The Creators
Part One
Written and drawn by Michael S Bracco
Spaghetti Kiss
Release Date: September 2012
Cover Price: $9.99
Dude, straight up, this comic is pretty awesome. The pitch: A la The X-Men, every one in a million people will be blessed and cursed with a power that will develop in their awkward, pubescent teen years, but rather then popping claws or mastering magnetism or whatever-the-hell-it-is-Cable-does these kids get one specific power – to bring anything they imagine come to life through drawing. And just like that, you got a lovely set up for a meta story about comic book storytelling, the process of making comics itself, and disgruntled youth.
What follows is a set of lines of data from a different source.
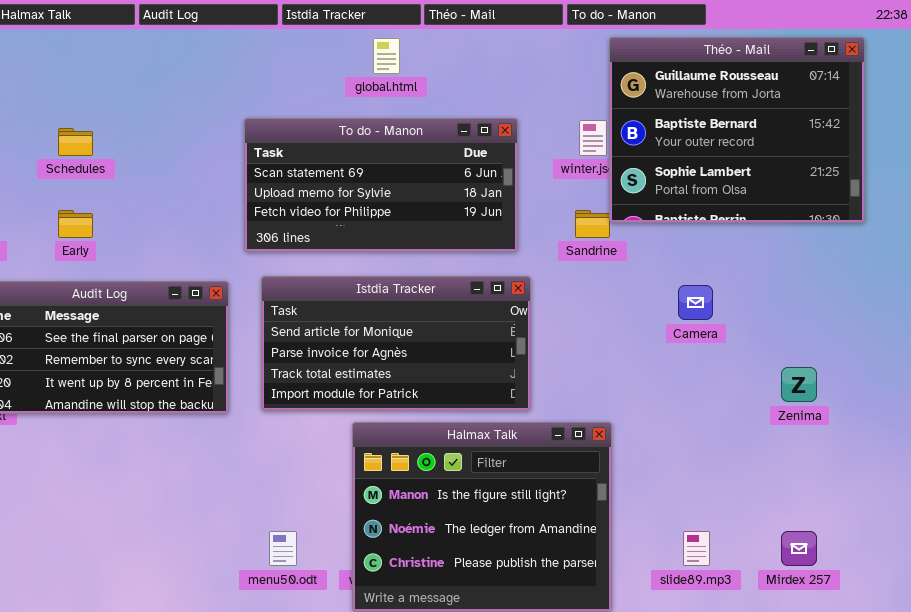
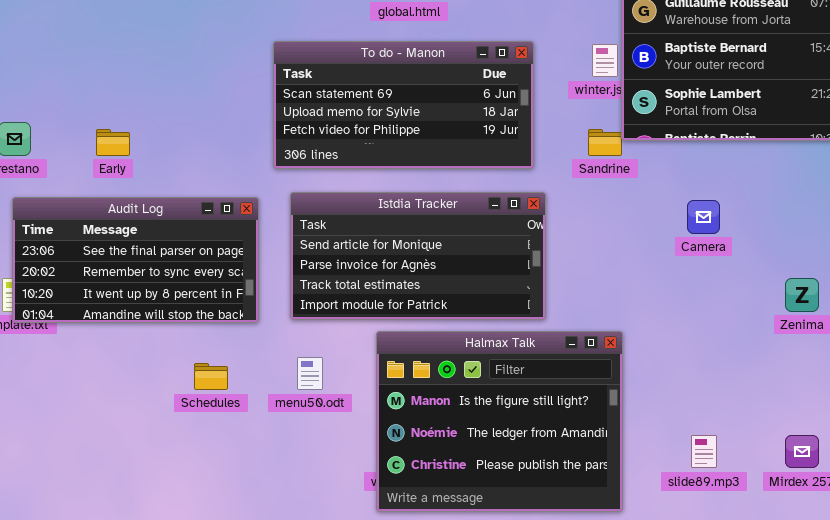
Schedules: [58,128,93,156] -> [194,363,228,390], moved
menu50.odt: [269,531,297,566] -> [297,357,323,390], moved

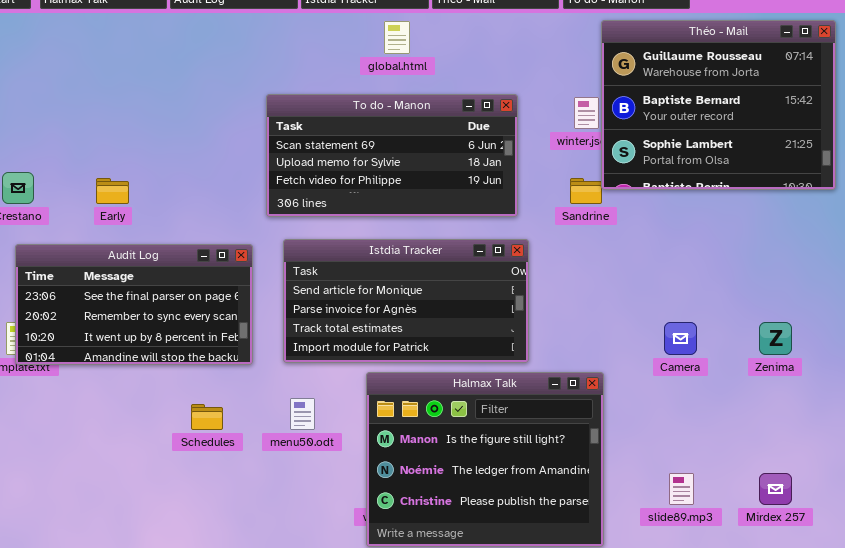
Camera: [687,200,720,234] -> [664,322,697,355], moved

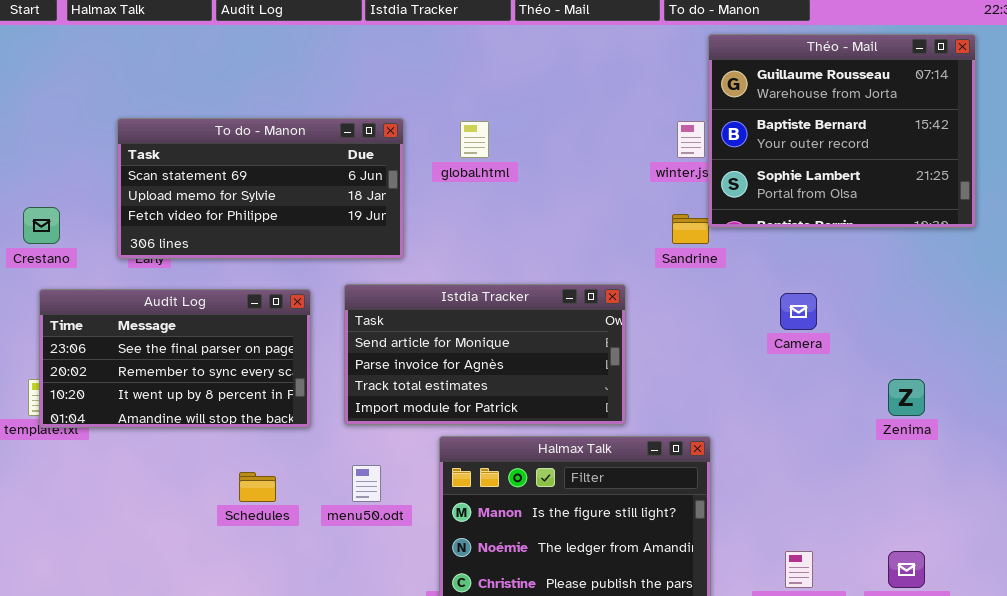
global.html: [384,21,410,54] -> [460,121,489,158], moved
To do - Manon: [266,94,518,217] -> [117,118,404,259], moved
Camera: [664,322,697,355] -> [780,293,817,330], moved

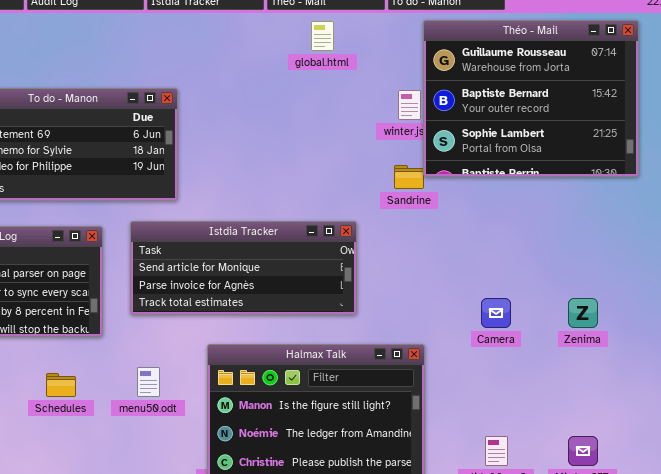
global.html: [460,121,489,158] -> [311,21,334,51], moved
Istdia Tracker: [344,284,626,425] -> [130,221,357,315], resized
Camera: [780,293,817,330] -> [481,298,511,328], moved

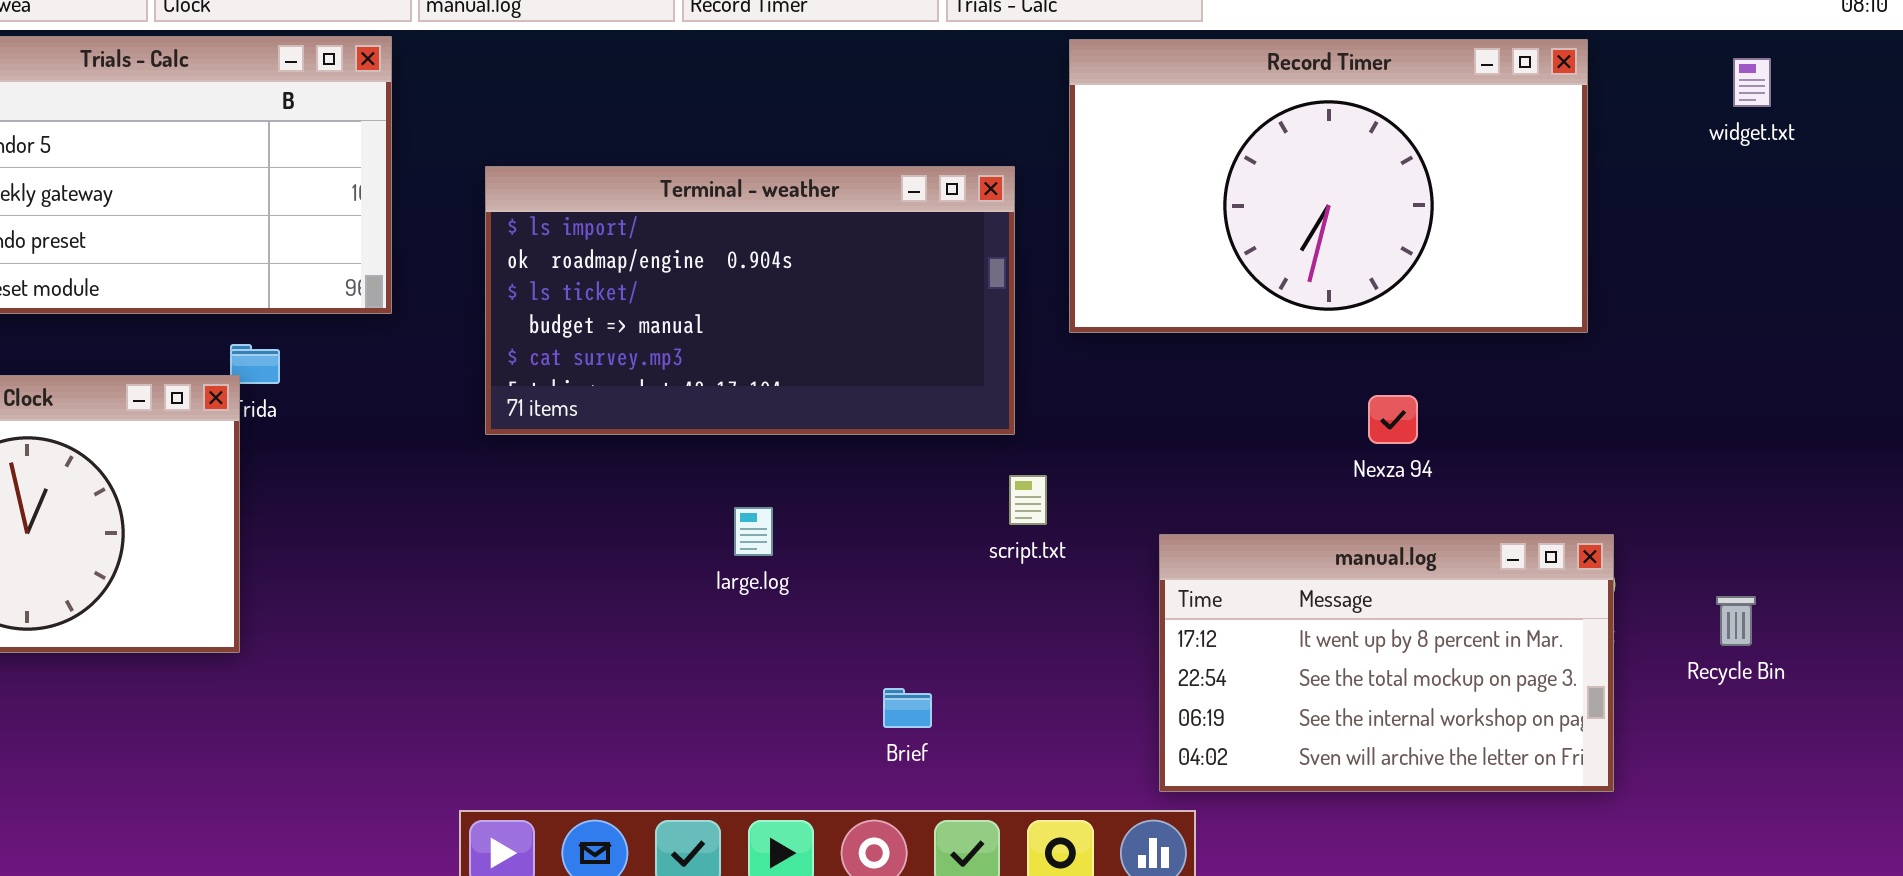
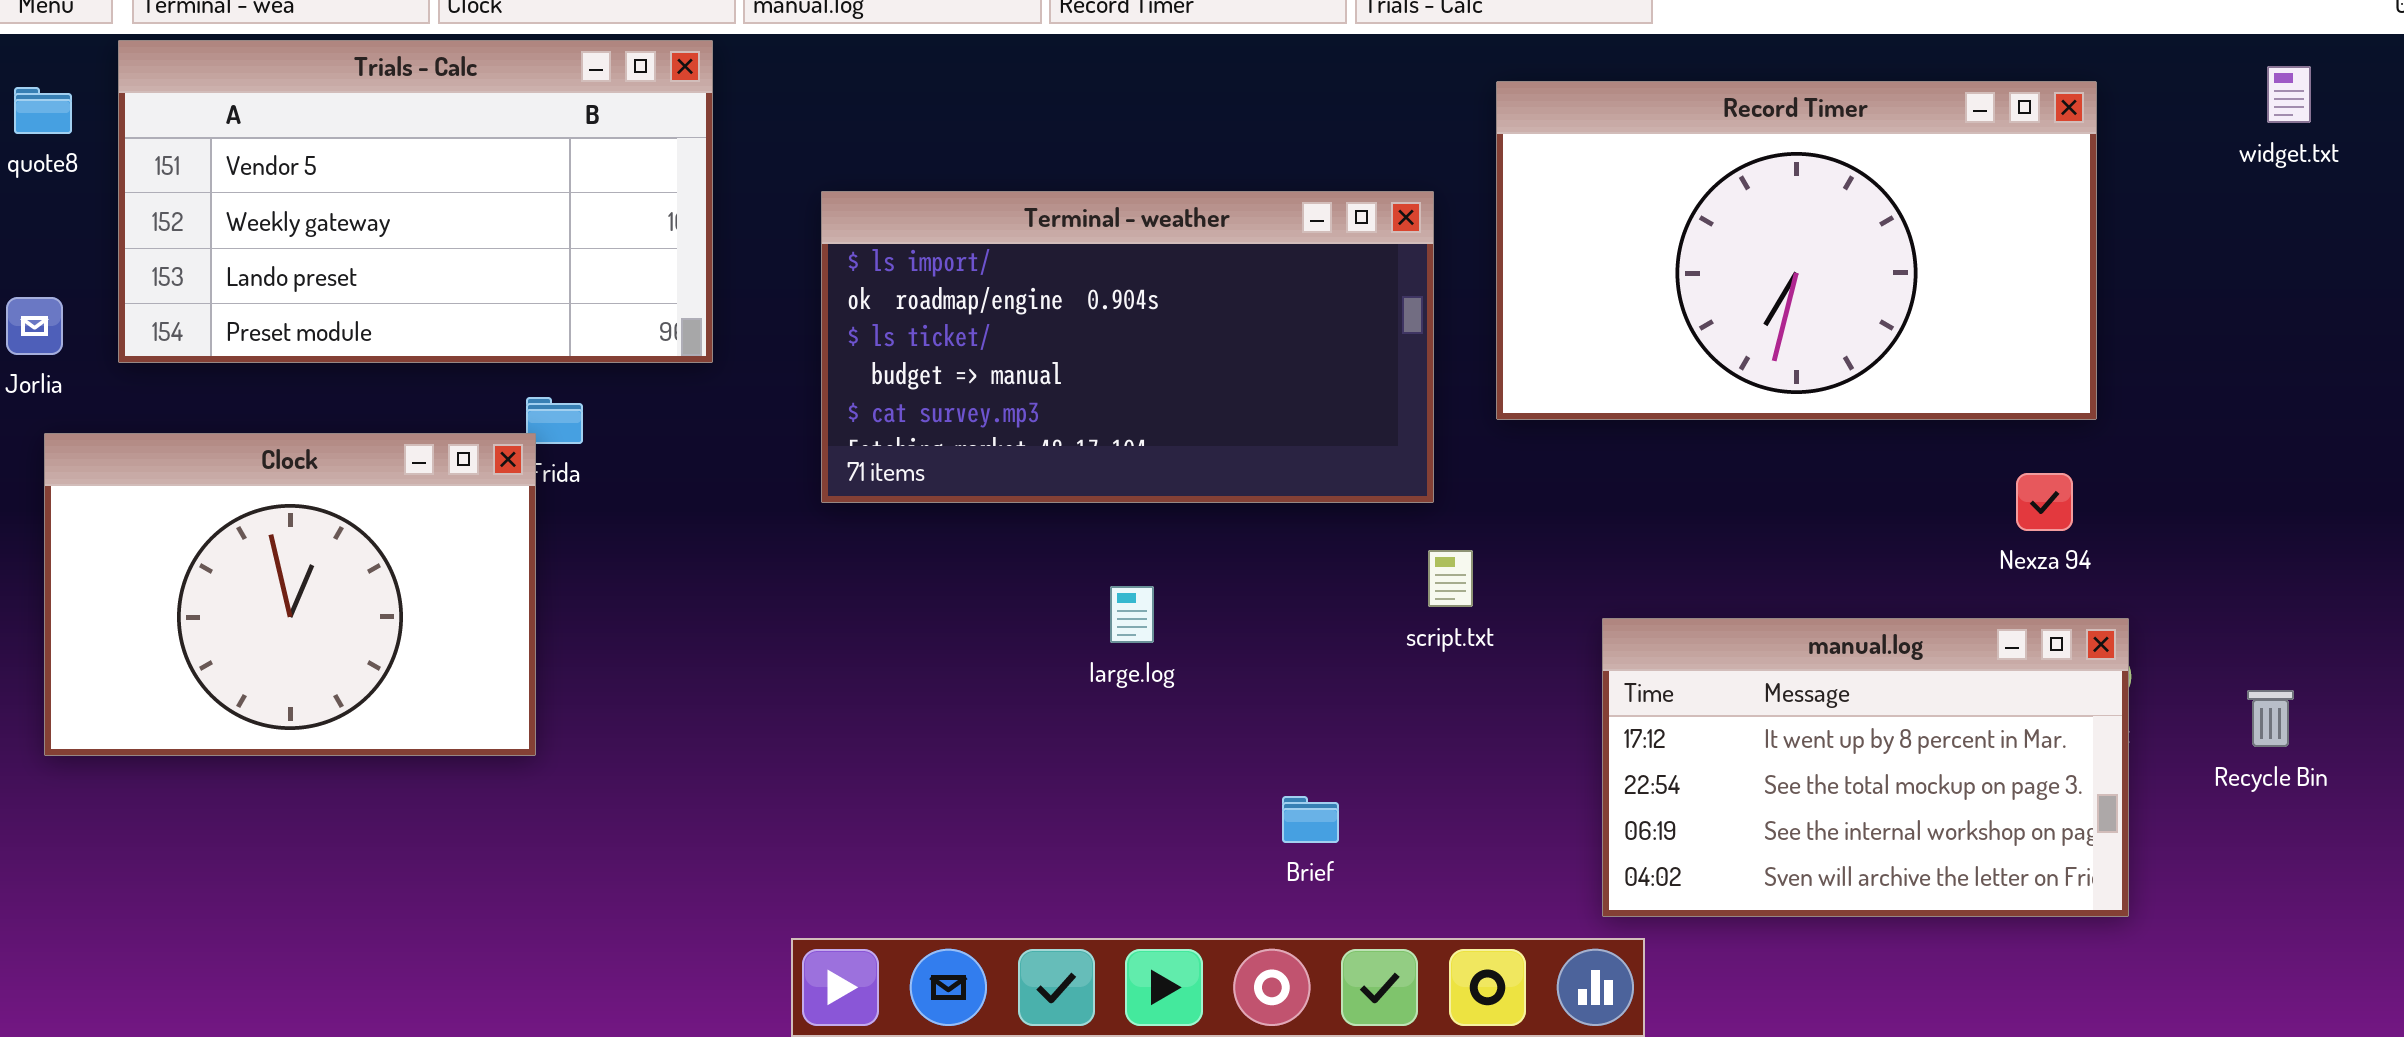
Record Timer: [1069,39,1588,333] -> [1496,81,2097,420], moved
Nexza 94: [1368,395,1418,444] -> [2016,473,2073,531], moved

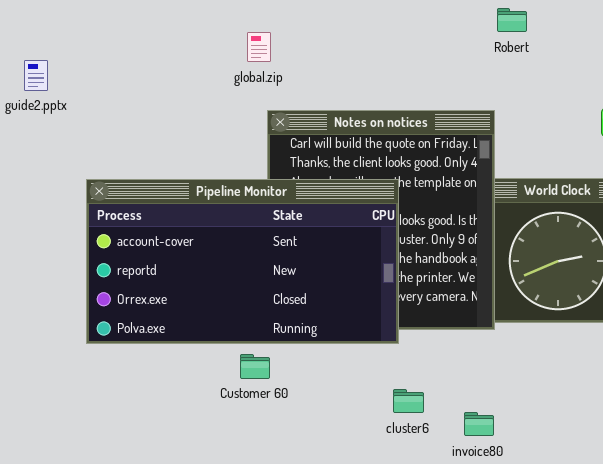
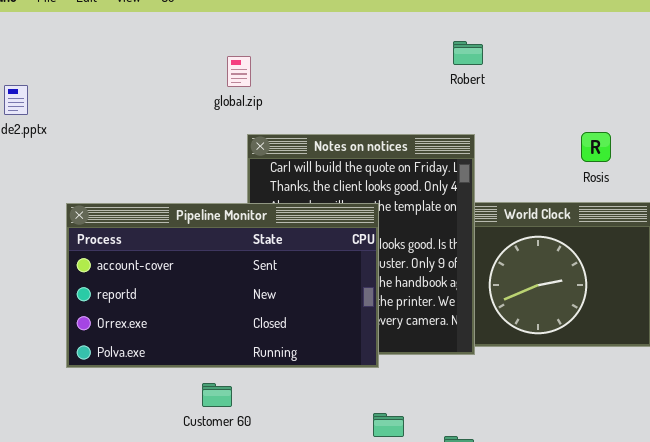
Robert: [497,8,527,32] -> [453,41,483,65], moved
Customer 60: [240,354,270,379] -> [202,383,232,407], moved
More to the point, The Creators inaugural issue focuses on Maya, a typical 16-year-old whose into fairy tales, art class, and whose begun showing signs that she’ll be gifted with this power and her parents as they react, quite reasonably, to balancing their new obligations of registering their daughter to the government which will ship her off to their Creator Academy and being loving parents.
Meanwhile we get a taste of what sort of chaos these special kids are bringing to the world when 14-year-old malcontent Ian Finnegan lets loose a 50-foot-tall demonic looking Pachyderm he names Battle Tusk on the high school where he’s being bullied, but it doesn’t take long before government agents working for the B.C.E. (Bureau for Creative Enforcement) appear to take the beast and its creator down. The world of The Creators is expanded even further as we’re introduced to Morgan Etain, the first person to develop powers 12 years ago who now works with the government but may have an agenda of her own.
The story walks a tightrope of milking its storytelling potential and not taking itself to seriously. I mean, naming your monster Battle Tusk? That’s kind of funny. And then the scene manages to end on a note equal parts sad and horrific. There’s a great deal of exposition to wade through and it’s largely done seamlessly, though, maybe the worst thing I can say about the book is that there’s some character stuff that drags… but even that leads straight to a bait and switch that caught me off guard. This was a well-paced and refreshingly off-brand read.
The series creator (ahem) Michael S. Bracco has been on the radar for some 5 years, working on small press and independently published titles Novo and Adam Wreck (The Creators was funded by a Kickstarter campaign and is available on Bracco’s Etsy site), he also shows he has the artistic chops to carry a story that’s largely about, well, art itself. Sticking to black, grey, and purple tones and drawing with a youthful fervor, Bracco’s characters have a Jeff Lemire/Vaughn Bode charm, and his pages, lovely Kevin Eastmen-esque layouts. And yet his work does not wear any inspiration on its sleeve. It instead feels wholly original and fresh. It’s more like The Creators is a book done by someone who gets infectiously excited about cool comics.